(Stored items from a collection)
════════════════════

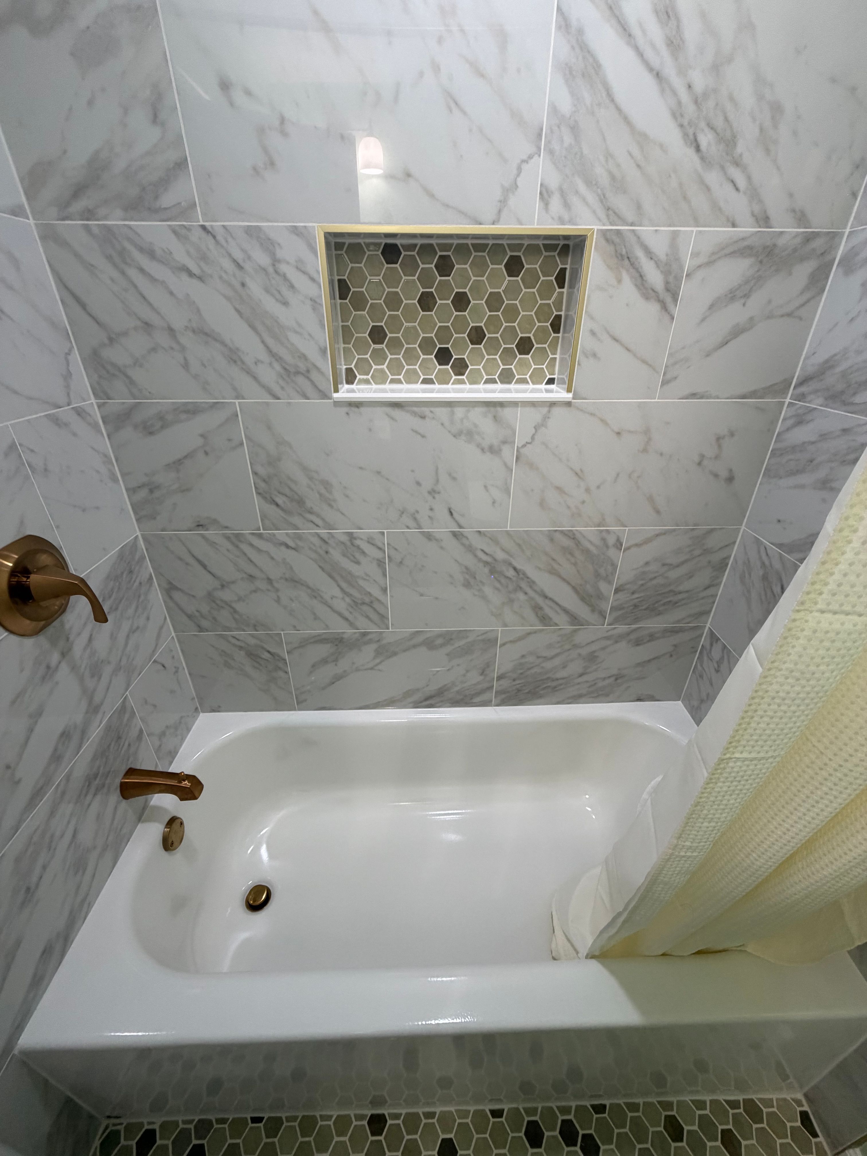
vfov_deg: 102.1
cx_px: 434
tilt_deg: -29.1
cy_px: 578
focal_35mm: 14
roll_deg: -0.4
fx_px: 468
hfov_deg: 85.7
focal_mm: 2.22
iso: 250
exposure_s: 1/120
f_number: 2.2
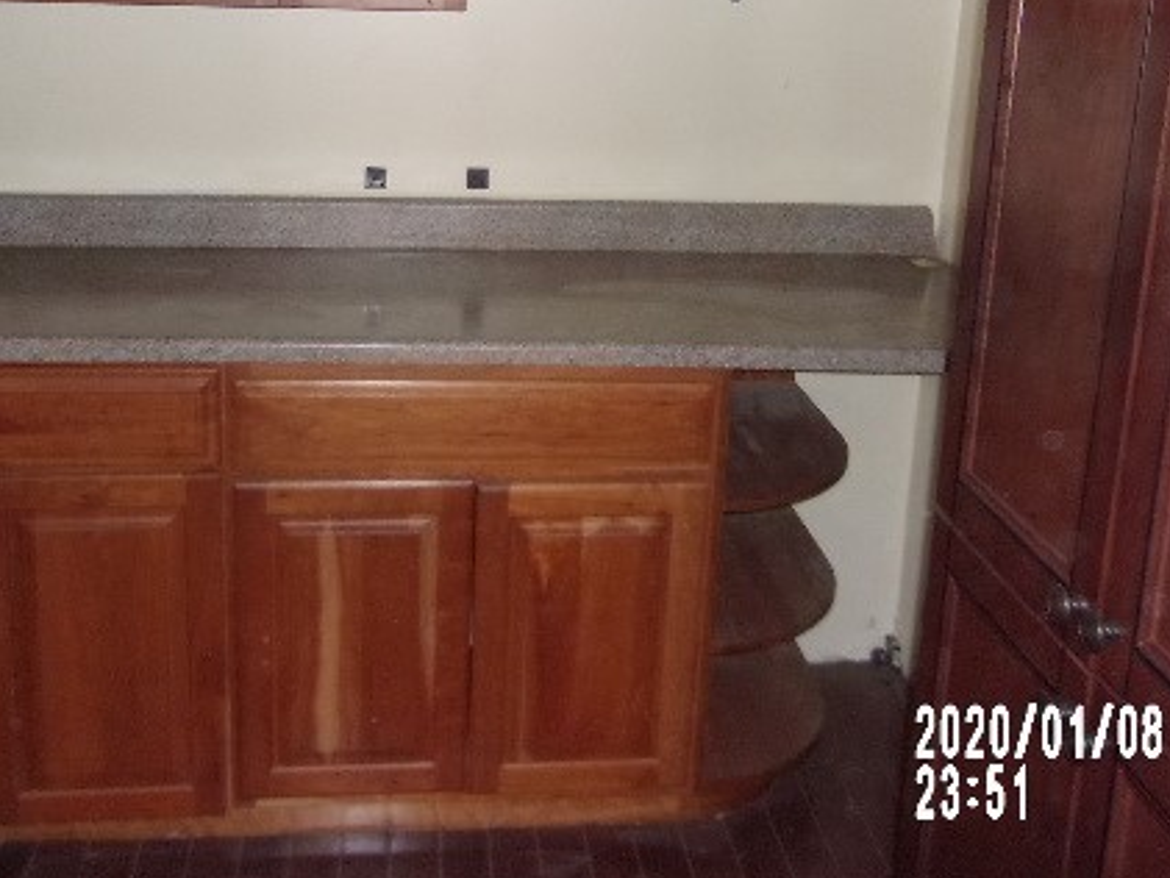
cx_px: 531
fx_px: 1386
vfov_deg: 34.6
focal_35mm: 41
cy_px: 245
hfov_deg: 45.7
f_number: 3
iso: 200
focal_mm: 4.9
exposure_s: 1/34
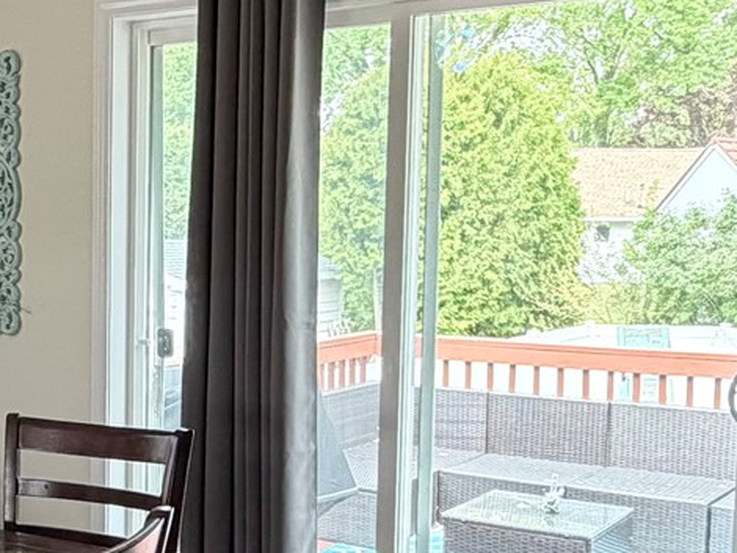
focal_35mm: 61
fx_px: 1299
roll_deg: +0.1
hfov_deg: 30.3
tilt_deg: -5.4
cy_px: 342
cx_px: 71
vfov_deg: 24.0
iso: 160
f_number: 2.2
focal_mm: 2.22
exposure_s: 1/120
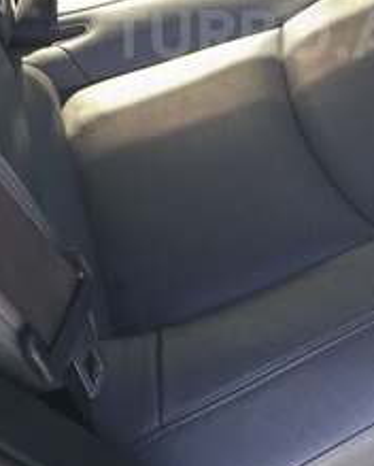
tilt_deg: -39.2
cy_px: 34
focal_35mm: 64
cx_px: 274
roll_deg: -15.4
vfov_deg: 28.2
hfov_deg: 23.7
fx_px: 883
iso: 32
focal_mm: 4.15
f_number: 2.2
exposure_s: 1/100
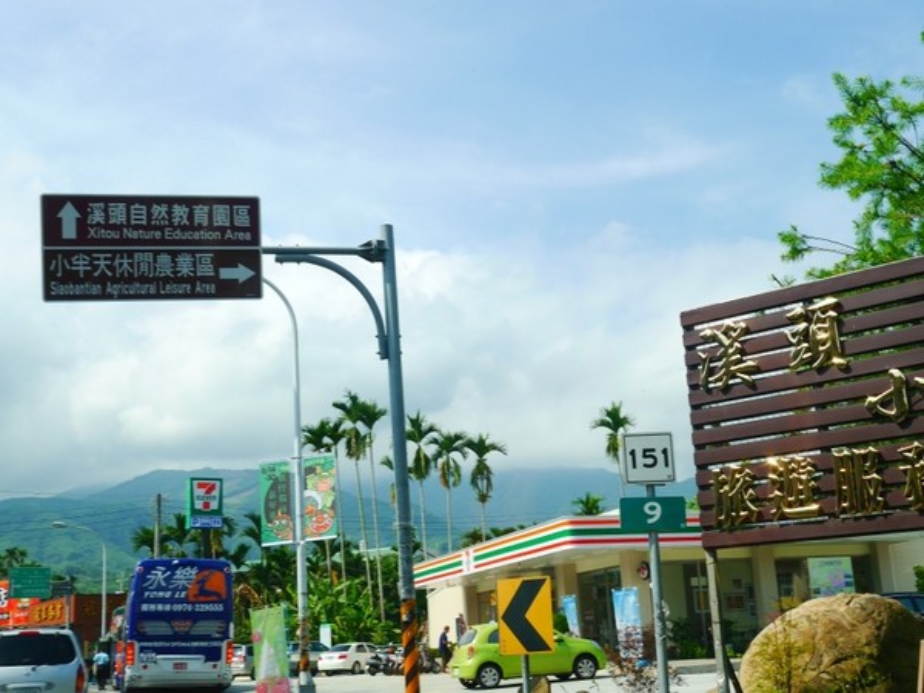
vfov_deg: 31.5
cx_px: 462
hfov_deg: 41.2
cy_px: 346
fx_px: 1228
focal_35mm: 46
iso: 160
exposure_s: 1/250
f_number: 8
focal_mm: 23
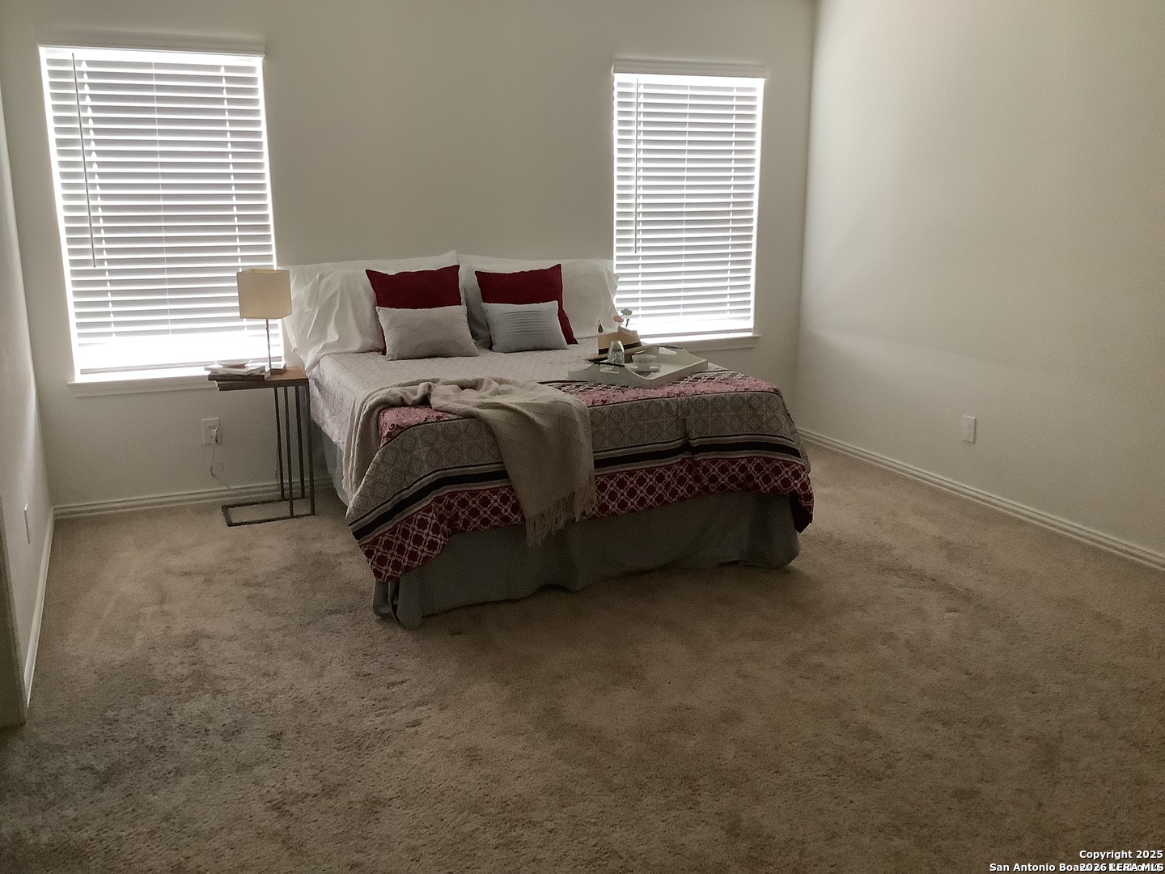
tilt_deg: -12.9
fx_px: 1043
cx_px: 582
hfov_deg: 58.4
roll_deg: +0.0
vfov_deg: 45.4
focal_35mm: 31
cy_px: 437
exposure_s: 1/30
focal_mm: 3.3
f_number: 2.4
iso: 400
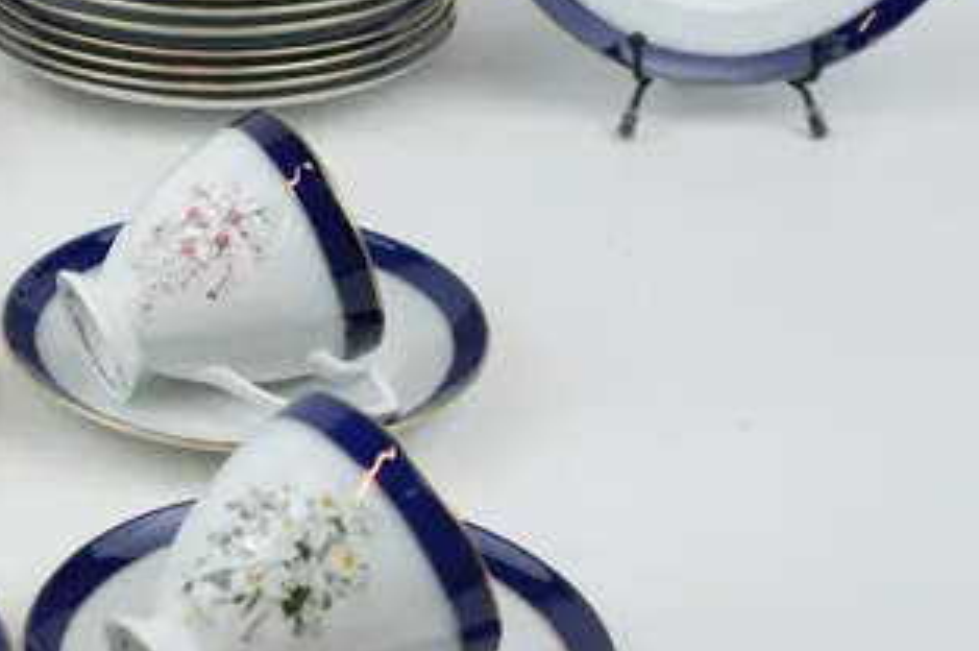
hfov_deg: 20.4
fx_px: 2581
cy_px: 194
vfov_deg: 14.3
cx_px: -113
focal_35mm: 95
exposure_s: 1/60
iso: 50
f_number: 4
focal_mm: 33
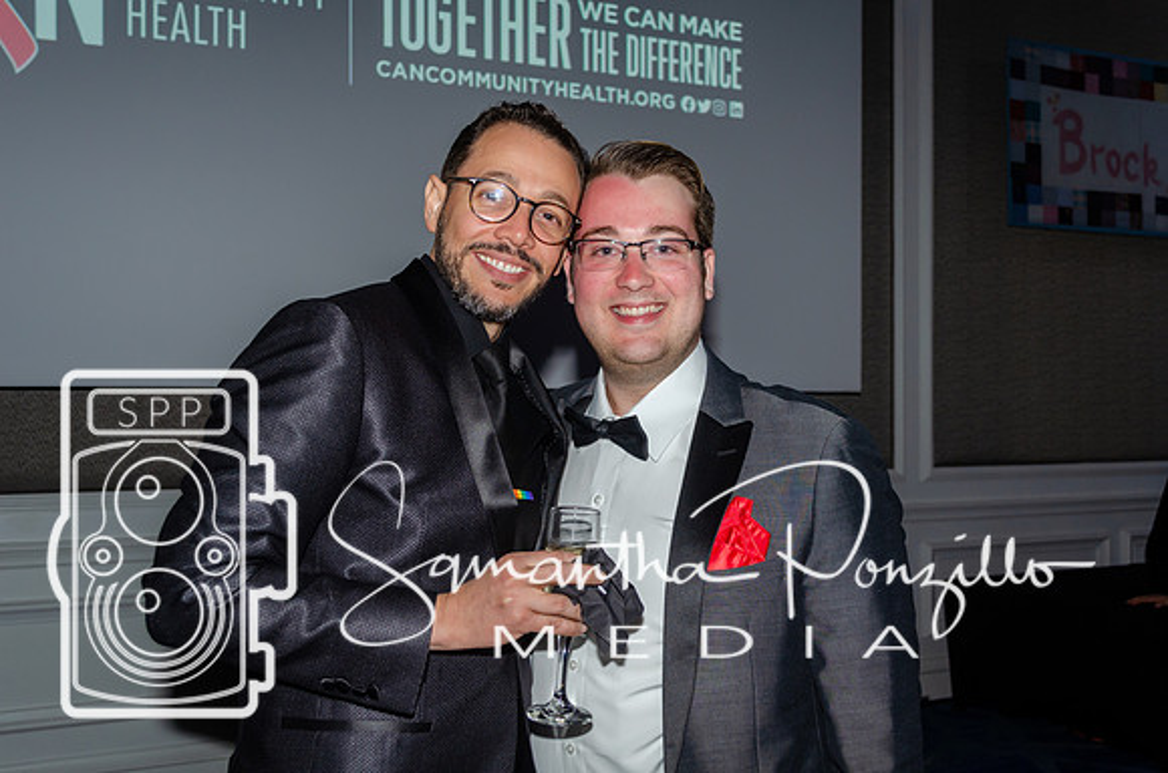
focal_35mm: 39
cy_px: 386
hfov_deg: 49.5
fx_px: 1268
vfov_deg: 33.9
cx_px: 584
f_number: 4.2
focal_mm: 26
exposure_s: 1/60
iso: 500
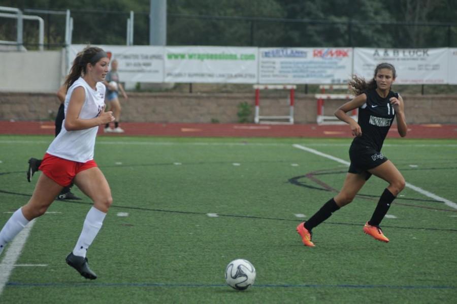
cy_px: 152
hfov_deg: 8.3
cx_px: 228
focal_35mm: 248
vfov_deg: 5.5
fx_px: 3138
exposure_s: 1/800
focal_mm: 165
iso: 200
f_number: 4.5
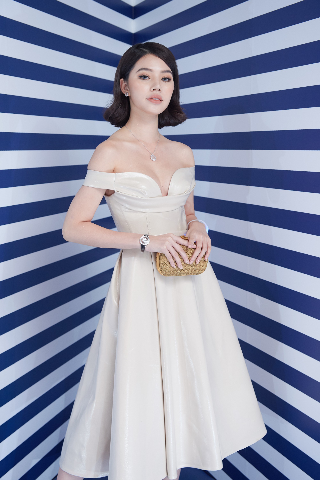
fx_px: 801
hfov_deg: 22.6
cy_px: 240
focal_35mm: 60
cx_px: 160
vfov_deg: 33.4
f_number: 5
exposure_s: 1/125
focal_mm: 60
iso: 1000
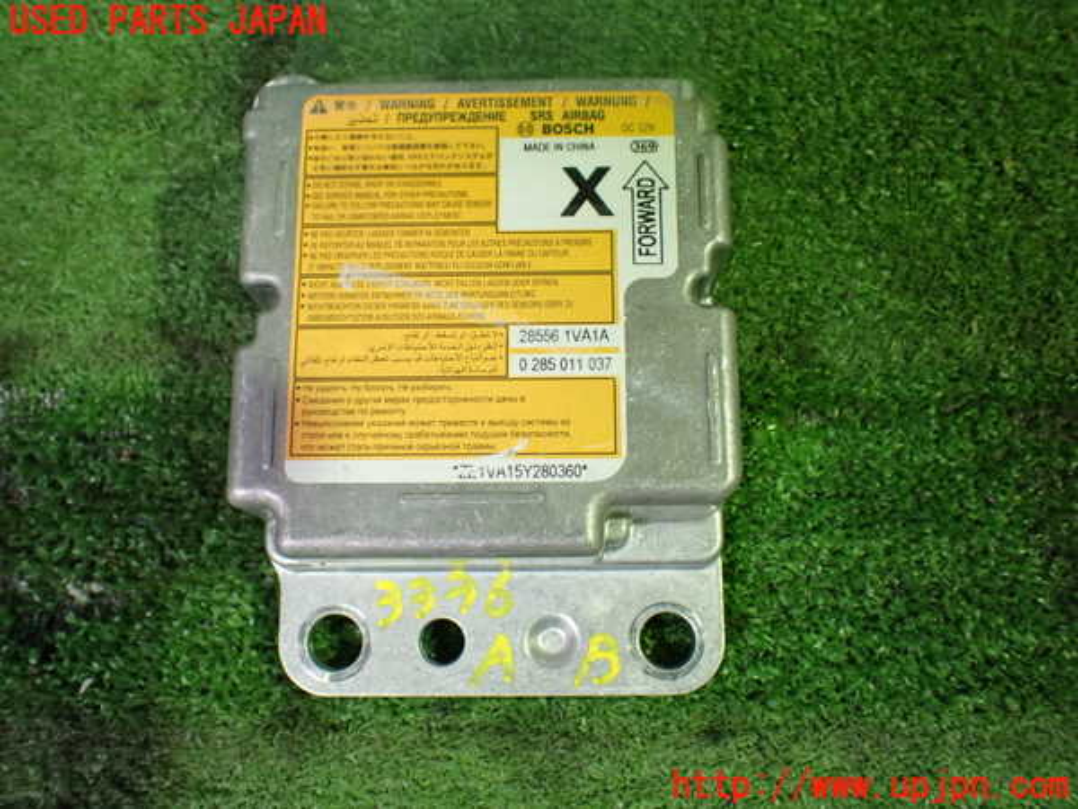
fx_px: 934
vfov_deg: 46.8
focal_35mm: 30
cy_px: 404
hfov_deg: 60.0
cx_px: 539
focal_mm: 5.4
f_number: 2.3
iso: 800
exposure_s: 1/80
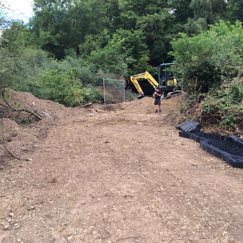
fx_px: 286
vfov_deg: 46.0
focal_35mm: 36
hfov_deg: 46.0
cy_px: 120
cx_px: 125
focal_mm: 4.12
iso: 32
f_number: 2.2
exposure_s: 1/351
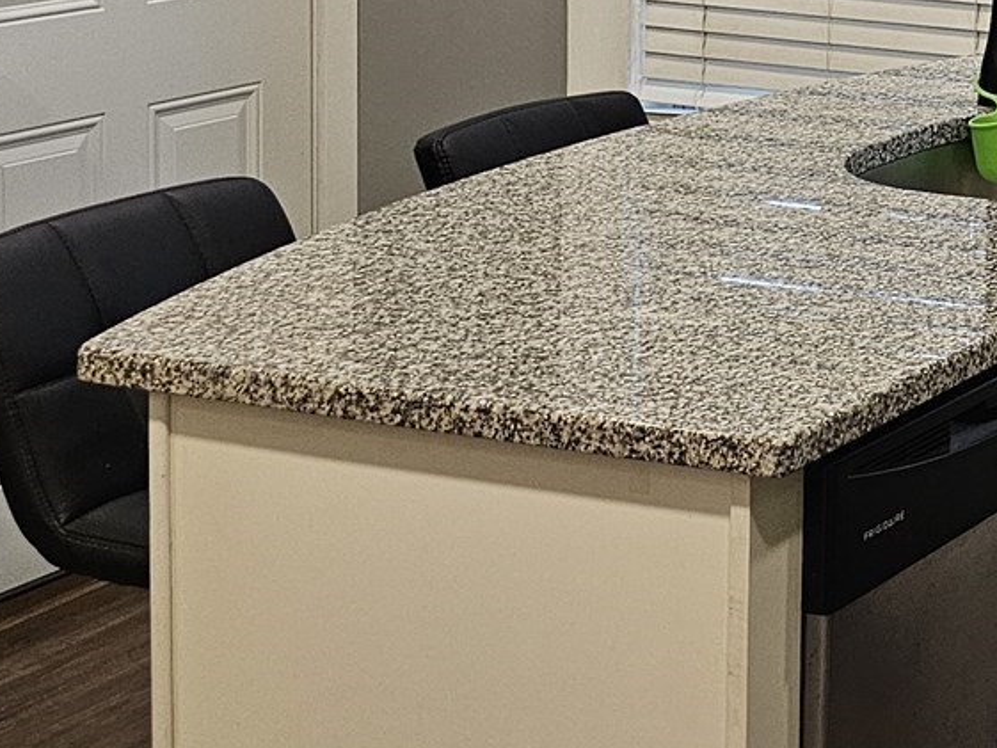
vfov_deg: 16.7
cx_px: 1594
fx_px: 2420
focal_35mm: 84
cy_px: -204
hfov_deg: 19.5
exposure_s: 1/120
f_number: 1.7
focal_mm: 6.3
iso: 320
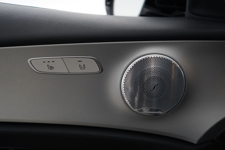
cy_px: 75
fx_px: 175
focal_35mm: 28
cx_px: 112
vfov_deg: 46.4
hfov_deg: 65.5
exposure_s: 1/60
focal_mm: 28
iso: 3200
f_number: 3.5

════════════════════

**Exercise:** When you repeat the lines above, keep them exact and leave out each image they contain.

**Solution:**
vfov_deg: 102.1
cx_px: 434
tilt_deg: -29.1
cy_px: 578
focal_35mm: 14
roll_deg: -0.4
fx_px: 468
hfov_deg: 85.7
focal_mm: 2.22
iso: 250
exposure_s: 1/120
f_number: 2.2
cx_px: 531
fx_px: 1386
vfov_deg: 34.6
focal_35mm: 41
cy_px: 245
hfov_deg: 45.7
f_number: 3
iso: 200
focal_mm: 4.9
exposure_s: 1/34
focal_35mm: 61
fx_px: 1299
roll_deg: +0.1
hfov_deg: 30.3
tilt_deg: -5.4
cy_px: 342
cx_px: 71
vfov_deg: 24.0
iso: 160
f_number: 2.2
focal_mm: 2.22
exposure_s: 1/120
tilt_deg: -39.2
cy_px: 34
focal_35mm: 64
cx_px: 274
roll_deg: -15.4
vfov_deg: 28.2
hfov_deg: 23.7
fx_px: 883
iso: 32
focal_mm: 4.15
f_number: 2.2
exposure_s: 1/100
vfov_deg: 31.5
cx_px: 462
hfov_deg: 41.2
cy_px: 346
fx_px: 1228
focal_35mm: 46
iso: 160
exposure_s: 1/250
f_number: 8
focal_mm: 23
tilt_deg: -12.9
fx_px: 1043
cx_px: 582
hfov_deg: 58.4
roll_deg: +0.0
vfov_deg: 45.4
focal_35mm: 31
cy_px: 437
exposure_s: 1/30
focal_mm: 3.3
f_number: 2.4
iso: 400
hfov_deg: 20.4
fx_px: 2581
cy_px: 194
vfov_deg: 14.3
cx_px: -113
focal_35mm: 95
exposure_s: 1/60
iso: 50
f_number: 4
focal_mm: 33
focal_35mm: 39
cy_px: 386
hfov_deg: 49.5
fx_px: 1268
vfov_deg: 33.9
cx_px: 584
f_number: 4.2
focal_mm: 26
exposure_s: 1/60
iso: 500
cy_px: 152
hfov_deg: 8.3
cx_px: 228
focal_35mm: 248
vfov_deg: 5.5
fx_px: 3138
exposure_s: 1/800
focal_mm: 165
iso: 200
f_number: 4.5
fx_px: 801
hfov_deg: 22.6
cy_px: 240
focal_35mm: 60
cx_px: 160
vfov_deg: 33.4
f_number: 5
exposure_s: 1/125
focal_mm: 60
iso: 1000
fx_px: 934
vfov_deg: 46.8
focal_35mm: 30
cy_px: 404
hfov_deg: 60.0
cx_px: 539
focal_mm: 5.4
f_number: 2.3
iso: 800
exposure_s: 1/80
fx_px: 286
vfov_deg: 46.0
focal_35mm: 36
hfov_deg: 46.0
cy_px: 120
cx_px: 125
focal_mm: 4.12
iso: 32
f_number: 2.2
exposure_s: 1/351
vfov_deg: 16.7
cx_px: 1594
fx_px: 2420
focal_35mm: 84
cy_px: -204
hfov_deg: 19.5
exposure_s: 1/120
f_number: 1.7
focal_mm: 6.3
iso: 320
cy_px: 75
fx_px: 175
focal_35mm: 28
cx_px: 112
vfov_deg: 46.4
hfov_deg: 65.5
exposure_s: 1/60
focal_mm: 28
iso: 3200
f_number: 3.5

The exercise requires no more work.